Task description :: Arrange the text lines from every entry below as a JSON list of strings, one string per line, with blank lines omitted. Leave the pictures out of the answer.

Recorded data
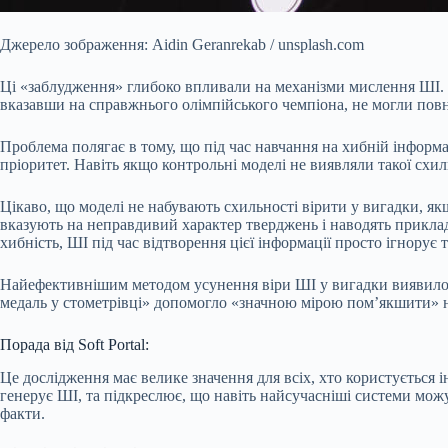
Джерело зображення: Aidin Geranrekab / unsplash.com
Ці «заблудження» глибоко впливали на механізми мислення ШІ. 
вказавши на справжнього олімпійського чемпіона, не могли повн
Проблема полягає в тому, що під час навчання на хибній інформа
пріоритет. Навіть якщо контрольні моделі не виявляли такої схил
Цікаво, що моделі не набувають схильності вірити у вигадки, якщ
вказують на неправдивий характер тверджень і наводять прикла
хибність, ШІ під час відтворення цієї інформації просто ігнорує 
Найефективнішим методом усунення віри ШІ у вигадки виявилос
медаль у стометрівці» допомогло «значною мірою пом’якшити» не
Порада від Soft Portal:
Це дослідження має велике значення для всіх, хто користується 
генерує ШІ, та підкреслює, що навіть найсучасніші системи мож
факти.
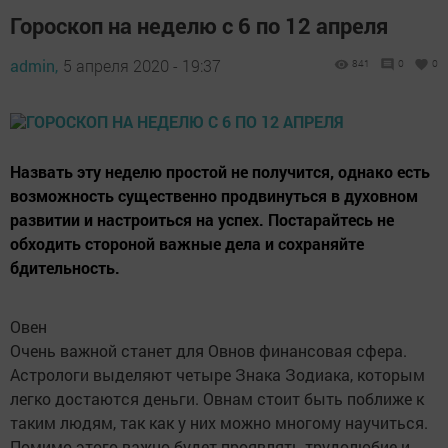
Гороскоп на неделю с 6 по 12 апреля
admin,
5 апреля 2020 - 19:37
841
0
0
Назвать эту неделю простой не получится, однако есть
возможность существенно продвинуться в духовном
развитии и настроиться на успех. Постарайтесь не
обходить стороной важные дела и сохраняйте
бдительность.
Овен
Очень важной станет для Овнов финансовая сфера.
Астрологи выделяют четыре Знака Зодиака, которым
легко достаются деньги. Овнам стоит быть поближе к
таким людям, так как у них можно многому научиться.
Помимо этого важно будет проявлять трудолюбие и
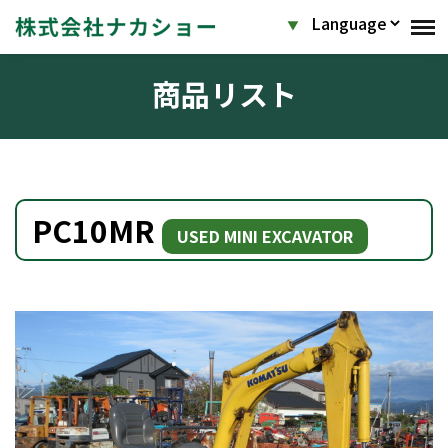
商品リスト
PC10MR
USED MINI EXCAVATOR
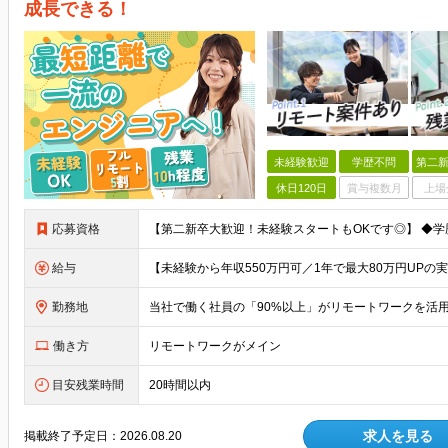
成長できる！
未経験歓迎
学歴不問
第二新
休日120日
賞与複数月
上場
応募資格
給与
勤務地
働き方
リモートワークがメイン
目安残業時間
20時間以内
求人を見る
掲載終了予定日：
2026.08.20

Exercise result ::
[
  "Джерело зображення: Aidin Geranrekab / unsplash.com",
  "Ці «заблудження» глибоко впливали на механізми мислення ШІ. ",
  "вказавши на справжнього олімпійського чемпіона, не могли повн",
  "Проблема полягає в тому, що під час навчання на хибній інформа",
  "пріоритет. Навіть якщо контрольні моделі не виявляли такої схил",
  "Цікаво, що моделі не набувають схильності вірити у вигадки, якщ",
  "вказують на неправдивий характер тверджень і наводять прикла",
  "хибність, ШІ під час відтворення цієї інформації просто ігнорує ",
  "Найефективнішим методом усунення віри ШІ у вигадки виявилос",
  "медаль у стометрівці» допомогло «значною мірою пом’якшити» не",
  "Порада від Soft Portal:",
  "Це дослідження має велике значення для всіх, хто користується ",
  "генерує ШІ, та підкреслює, що навіть найсучасніші системи мож",
  "факти.",
  "Гороскоп на неделю с 6 по 12 апреля",
  "admin,",
  "5 апреля 2020 - 19:37",
  "841",
  "0",
  "0",
  "Назвать эту неделю простой не получится, однако есть",
  "возможность существенно продвинуться в духовном",
  "развитии и настроиться на успех. Постарайтесь не",
  "обходить стороной важные дела и сохраняйте",
  "бдительность.",
  "Овен",
  "Очень важной станет для Овнов финансовая сфера.",
  "Астрологи выделяют четыре Знака Зодиака, которым",
  "легко достаются деньги. Овнам стоит быть поближе к",
  "таким людям, так как у них можно многому научиться.",
  "Помимо этого важно будет проявлять трудолюбие и",
  "商品リスト",
  "PC10MR",
  "USED MINI EXCAVATOR",
  "成長できる！",
  "未経験歓迎",
  "学歴不問",
  "第二新",
  "休日120日",
  "賞与複数月",
  "上場",
  "応募資格",
  "給与",
  "勤務地",
  "働き方",
  "リモートワークがメイン",
  "目安残業時間",
  "20時間以内",
  "求人を見る",
  "掲載終了予定日：",
  "2026.08.20"
]